Colorectal cancer (CRC) is the third most prevalent cancer and the second most common cause of cancer-related deaths worldwide [3]. Mutations in the KRAS gene are detected in approximately 40% of CRC patients [4]; patients harboring KRAS mutations exhibit poor prognoses compared with patients with the wild-type KRAS gene [5,6]. Moreover, patients with KRAS mutant tumors are usually resistant to anti-epidermal growth factor receptor (EGFR) therapies, such as panitumumab and cetuximab [7]. Previous studies found that patients with KRAS mutations exhibit higher expression levels of the anti-apoptotic protein BCL-X_L and suggested BCL-X_L as a therapeutic target in CRC patients with KRAS mutations [[8], [9], [10]]. ABT-263 (navitoclax) is a B-cell lymphoma-2 homology 3 (BH3) mimetic that inhibits the function of anti-apoptotic BCL-2 proteins. Monotherapy using ABT-263 usually results in therapeutic resistance; therefore, additional strategies for ABT-263-based combination therapies is in urgent need of development.

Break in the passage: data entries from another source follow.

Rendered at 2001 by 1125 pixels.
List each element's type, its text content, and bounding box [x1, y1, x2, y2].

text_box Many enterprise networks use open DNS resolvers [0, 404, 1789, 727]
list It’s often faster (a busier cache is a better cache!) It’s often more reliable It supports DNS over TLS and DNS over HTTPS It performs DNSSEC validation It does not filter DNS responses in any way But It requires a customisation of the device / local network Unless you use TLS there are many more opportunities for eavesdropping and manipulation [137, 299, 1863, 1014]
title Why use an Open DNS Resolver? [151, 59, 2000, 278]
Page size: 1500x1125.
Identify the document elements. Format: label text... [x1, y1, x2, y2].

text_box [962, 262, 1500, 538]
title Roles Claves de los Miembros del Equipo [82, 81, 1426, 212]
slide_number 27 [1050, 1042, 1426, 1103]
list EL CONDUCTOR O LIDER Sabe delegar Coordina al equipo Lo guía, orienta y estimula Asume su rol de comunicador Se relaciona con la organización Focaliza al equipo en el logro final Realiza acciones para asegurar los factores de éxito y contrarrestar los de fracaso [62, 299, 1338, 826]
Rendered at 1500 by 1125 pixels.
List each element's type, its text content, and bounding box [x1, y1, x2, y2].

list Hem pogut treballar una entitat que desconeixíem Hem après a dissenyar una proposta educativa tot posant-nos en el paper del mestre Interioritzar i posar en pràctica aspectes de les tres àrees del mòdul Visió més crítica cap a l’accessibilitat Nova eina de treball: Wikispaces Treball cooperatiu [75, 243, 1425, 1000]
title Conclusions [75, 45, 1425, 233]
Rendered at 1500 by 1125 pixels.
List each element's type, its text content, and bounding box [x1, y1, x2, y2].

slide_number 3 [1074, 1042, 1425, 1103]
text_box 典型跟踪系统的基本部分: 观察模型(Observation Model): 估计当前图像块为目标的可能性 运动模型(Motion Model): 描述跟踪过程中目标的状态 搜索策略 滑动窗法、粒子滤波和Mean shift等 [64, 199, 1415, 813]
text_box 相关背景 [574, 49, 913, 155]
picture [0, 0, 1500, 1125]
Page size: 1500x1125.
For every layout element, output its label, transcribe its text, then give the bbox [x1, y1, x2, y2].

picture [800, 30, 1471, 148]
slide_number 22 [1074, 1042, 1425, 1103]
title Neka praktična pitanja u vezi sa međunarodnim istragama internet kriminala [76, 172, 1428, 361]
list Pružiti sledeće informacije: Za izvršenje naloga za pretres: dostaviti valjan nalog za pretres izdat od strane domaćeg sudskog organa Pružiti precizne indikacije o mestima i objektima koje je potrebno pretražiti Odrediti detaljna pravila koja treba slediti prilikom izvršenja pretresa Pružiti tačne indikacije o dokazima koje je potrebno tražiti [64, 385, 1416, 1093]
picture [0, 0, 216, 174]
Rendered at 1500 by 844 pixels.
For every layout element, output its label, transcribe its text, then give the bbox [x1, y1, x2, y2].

In this study, we investigated the effect of the targeted agent ABT-263 on intracellular ROS status in CRC cells. ABT-263 increased cellular ROS levels, particularly of mitochondrial superoxide. Inhibition of antioxidant defense enzymes, especially superoxide dismutase (SOD), augmented the therapeutic effect of ABT-263 in vitro and in vivo in patient-derived xenograft (PDX) models. These data suggest a novel role for ROS in mediating the effects of the targeted therapeutic ABT-263 and provide an additional strategy for combination therapeutics in CRC patients with KRAS mutations.